James Cameron’s AVATAR is a bold and imaginative vision brought low by a script that plays it very, very safe. Timely and environmentally apt, the rich creativity that is evident in the imagining of Pandora, the planet that is Earth’s last, best hope for survival, is juxtaposed with stock characters from Cameron’s playbook, including the corporate bean counter (Giovanni Ribisi) and the military commander (Stephen Lang) who is the acme of imperialism and scenery-chewing annoyance when crossed.
The corporation is seeking a substance cleverly named unobtainium, the which is worth more than all the gold, silver, and platinum in the universe. The biggest deposit found of this amazing substance is Pandora, specifically right beneath a village of the locals. Thes locals are 10 feet tall (low gravity spawns great height it seems), blue, tail-sporting, forest-dwelling, and prone to shooting poison-tipped arrows at the Earthlings. To overcome this, and the poisonous atmosphere, a series of avatars were developed, a hybrid of the locals and one specific human who, when linked via a special neural-hookup, can control the hybrid as it interacts in real time in the wild, the way a computer avatar interacts in a virtual world. Until now, it’s only been military and scientists, but a sad twist of fate brings paraplegic ex-Marine Jake Sully (Sam Worthington) to Pandora. His VA benefits won’t pay for the operation that would restore his mobility, so he signs up for six years on the most hostile place to which humans have yet ventured, controlling an avatar that he’s had no training with, to run a amok on a world that he knows nothing about, and working for a botanist Grace Augustine (Sigourney Weaver), who has no patience with him. It’s a matter of saving money for the company, but the planet, after a rough introduction, takes a peculiar shine to him in the form of an omen. As for Jake, he takes a shine to the Pandoran warrior princess, Neytiri (Zoe Saldana), who is tasked with training his avatar to become enlightened. That would be enlightenment from the tribe’s strand point.

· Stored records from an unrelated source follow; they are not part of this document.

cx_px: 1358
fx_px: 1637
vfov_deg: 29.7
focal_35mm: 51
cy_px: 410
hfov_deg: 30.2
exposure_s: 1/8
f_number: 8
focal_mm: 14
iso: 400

What ensues is the classic tale of the conqueror finding that the locals are superior to his own culture and going native, in this case more literally than usual. The superiority isn’t just that they are in tune with nature and live lightly on the land, but that they are spiritually plugged in, also literally, to the planet. It’s a fact that Augustine has pieced together and attempts to sell to the company as being much more valuable than a mineral, but with, of course, no success. The correspondences with the clearing of the rain forest back here on Earth are anything but coincidental.

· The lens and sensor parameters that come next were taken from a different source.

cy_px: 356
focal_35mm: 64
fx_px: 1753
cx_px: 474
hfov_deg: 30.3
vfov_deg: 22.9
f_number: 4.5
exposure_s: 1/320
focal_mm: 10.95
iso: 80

The reason to see AVATAR, and it is eminently worth seeing, is for the special effects that are only a hairsbreadth from miraculous. Using the same capture-motion by WETA that was used for Gollum in The Lord of the Rings trilogy, but with a greater state-of-the-art, it brings the Pandorans to life in a way that is close to perfect, even when interacting with non-virtual actors. The expressions, the skin texture, body language are spot on, with only a few faux pas moments that may or may not be accounted for by the lower gravity on Pandora. It makes the performances by Worthington and Weaver, human or Pandoran, equally compelling, though Weaver sets the bar high with her first appearance, emerging from the neuro-net pod with an imperious demand for her cigarette and then coolly dispatching any of Jake’s hopes that this assignment will run smoothly. It also allows those who appear only as Pandorans to effectively emote, despite a slightly altered physiognomy. Expressions of scorn, delight, and sadness are here demonstrated to be universal.
Pandora itself is a delightful petri dish of alternative evolution, with bio-luminescence in neon colors, and creatures that fill the same evolutionary niches that Earth provides, but in novel ways. Here there be dragons. Here there be six-legged horses who sip nectar. Here there be large armored beasties with pop-up frills and a skin so thick that machine guns only tick them off. Here there be mountains that float.

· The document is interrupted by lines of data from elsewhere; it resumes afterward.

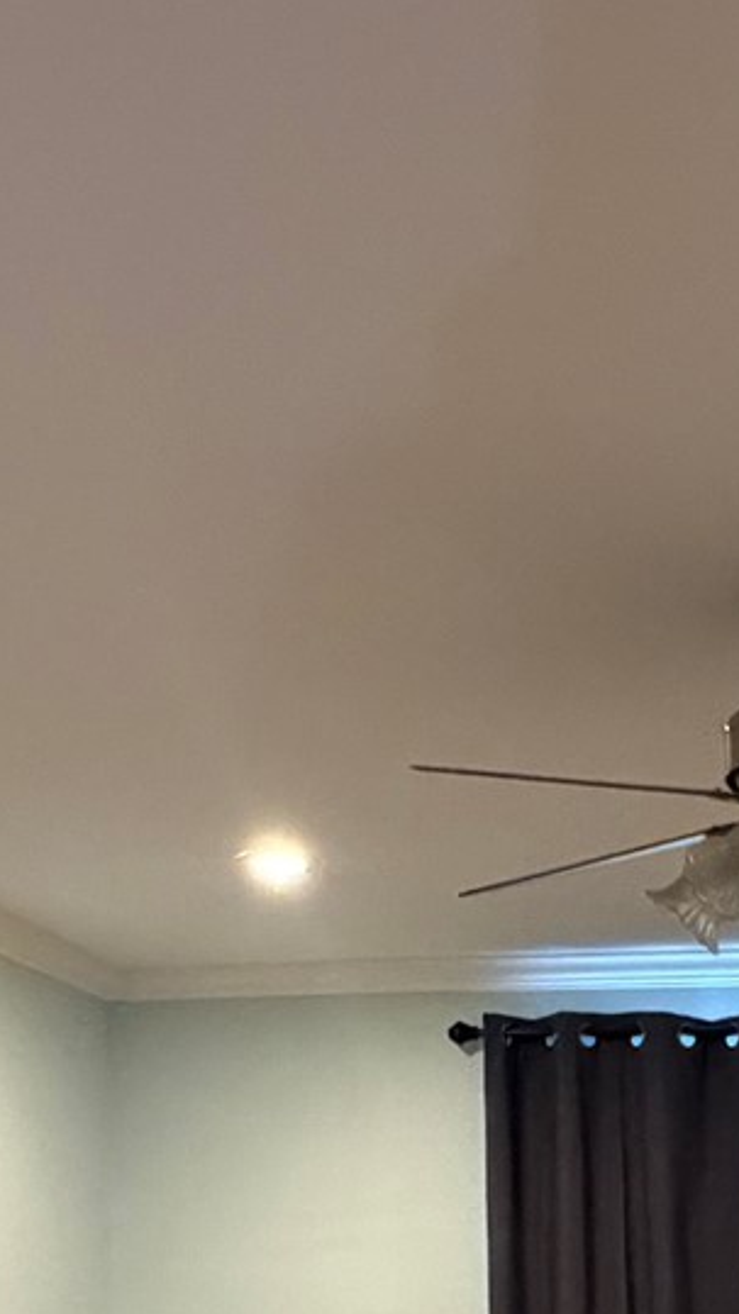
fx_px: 2021
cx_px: 615
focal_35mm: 58
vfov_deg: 32.1
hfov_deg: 20.4
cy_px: 1421
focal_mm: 2.22
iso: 640
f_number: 2.2
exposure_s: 1/60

The spiritual message of AVATAR, symbolized by the sacred tree of souls to dear to the Pandorans heart, is itself brought low by a troubling subtext. While eschewing the trappings of imperialism, cultural and economic, on the surface, there is no getting around that the savior of this indigenous people, is the white guy from above who is, for some reason, chosen by the planet to be its avatar, in the other sense of the word. Sure, Jake is pure of heart, and, sure, he gets that theirs is the superior culture, but it’s a culture that is helpless without him. It takes someone from the evil culture to save them. That and the syrupy love ballad that rolls over the end credits both leave a bad taste with which to leave the theater.